- Selected excerpt
○ ○ ○ ○ ○ ○ ○

Alder and Yellow-bellied Flycatchers

 

May 19th

          This morning our first stop was to check the beach at Maumee Bay State Park for shorebirds.  We found six beautiful Ruddy Turnstones in breeding plumage and one Sanderling on the main beach and another on the inland beach. Sanderlings are small, plump sandpipers with a stout bill.  They probe the sand of wave-washed beaches, running back and forth chasing the waves.  They nest in the High Arctic on gravel patches and low-growing wet tundra.

          Next, we stopped at a field to look for Dickcissels, but Mike noticed a post about a Connecticut Warbler on the boardwalk.  We abandoned the search for the Dickcissel and immediately went to the boardwalk at Magee.  This was a “birding emergency”.  A Connecticut Warbler is the only remaining regularly seen warbler that we haven’t found this year.  It is a notoriously skulky bird and many years we don’t see or hear one.

          We arrived at Magee hoping to find a crowd of people looking at or at least searching for the Connecticut.  The bird hadn’t been seen for quite some time.  We waited around and searched but no luck.  Finally, we went to look for other birds and found a singing Alder Flycatcher. The Alder and Willow Flycatcher look nearly identical and were considered to be a single species called a Traill’s Flycatcher despite their very different songs.  In 1973 the two were “split” into two species.

          After we finished the boardwalk and had lunch, we went on the Estuary Trail at Magee Marsh.  At the start of the trail, we found another flycatcher.  This Empidonax was easier to identify because it had a distinct yellow wash on its belly which made it a Yellow-bellied Flycatcher.

○ ○ ○ ○ ○ ○ ○

- Information given
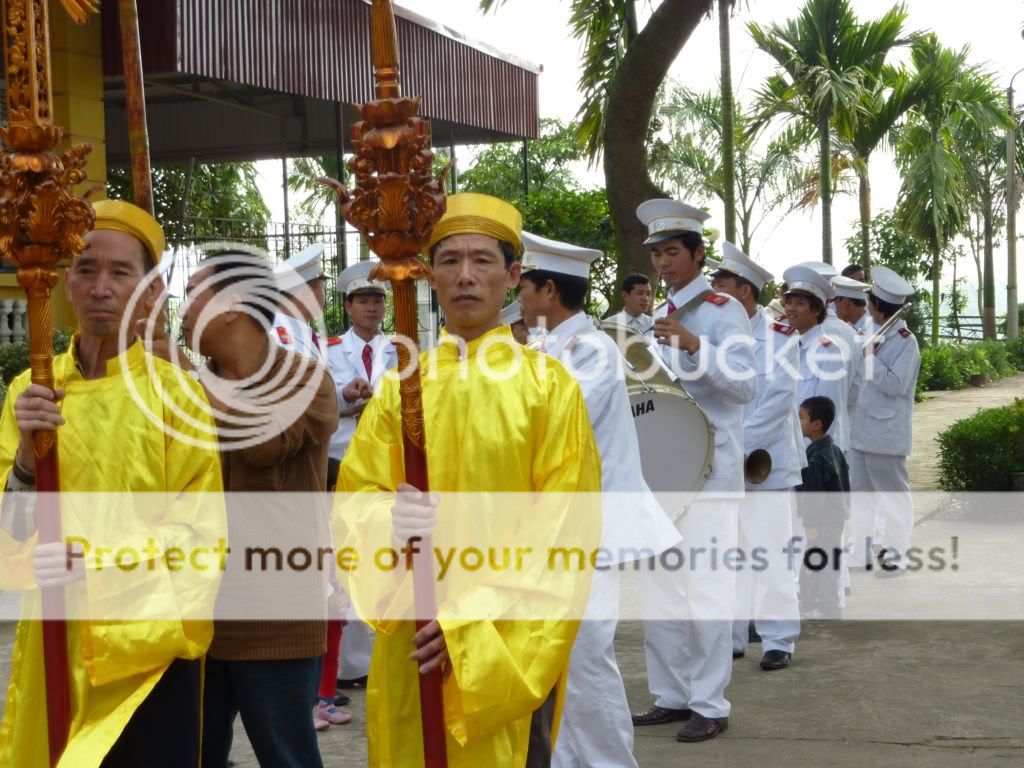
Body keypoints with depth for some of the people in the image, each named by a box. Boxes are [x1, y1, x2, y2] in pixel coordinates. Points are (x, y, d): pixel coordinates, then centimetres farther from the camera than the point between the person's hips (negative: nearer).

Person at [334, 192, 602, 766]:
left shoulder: (549, 385, -4)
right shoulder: (400, 387, 8)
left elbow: (564, 528, -8)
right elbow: (354, 500, 5)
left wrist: (472, 622, -15)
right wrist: (390, 523, -19)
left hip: (511, 642, -3)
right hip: (412, 637, 3)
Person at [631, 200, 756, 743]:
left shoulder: (724, 311, -6)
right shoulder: (663, 315, 16)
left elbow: (745, 386, -17)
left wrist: (695, 345, -28)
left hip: (708, 473, -8)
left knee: (704, 593, -6)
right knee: (659, 591, 10)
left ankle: (710, 705, 2)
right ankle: (671, 696, 20)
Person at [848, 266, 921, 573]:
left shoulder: (905, 341, -12)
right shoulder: (876, 336, 12)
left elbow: (896, 384, -19)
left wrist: (869, 357, -17)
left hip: (886, 433, -9)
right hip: (862, 431, 9)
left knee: (893, 494, 2)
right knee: (862, 493, 13)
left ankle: (896, 554, 11)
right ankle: (860, 553, 20)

○ ○ ○ ○ ○ ○ ○

- Work item
In the flycatcher account, what year were the Alder and Willow Flycatcher split into two species? Answer from the flycatcher account alone, without the records.

- Response area
1973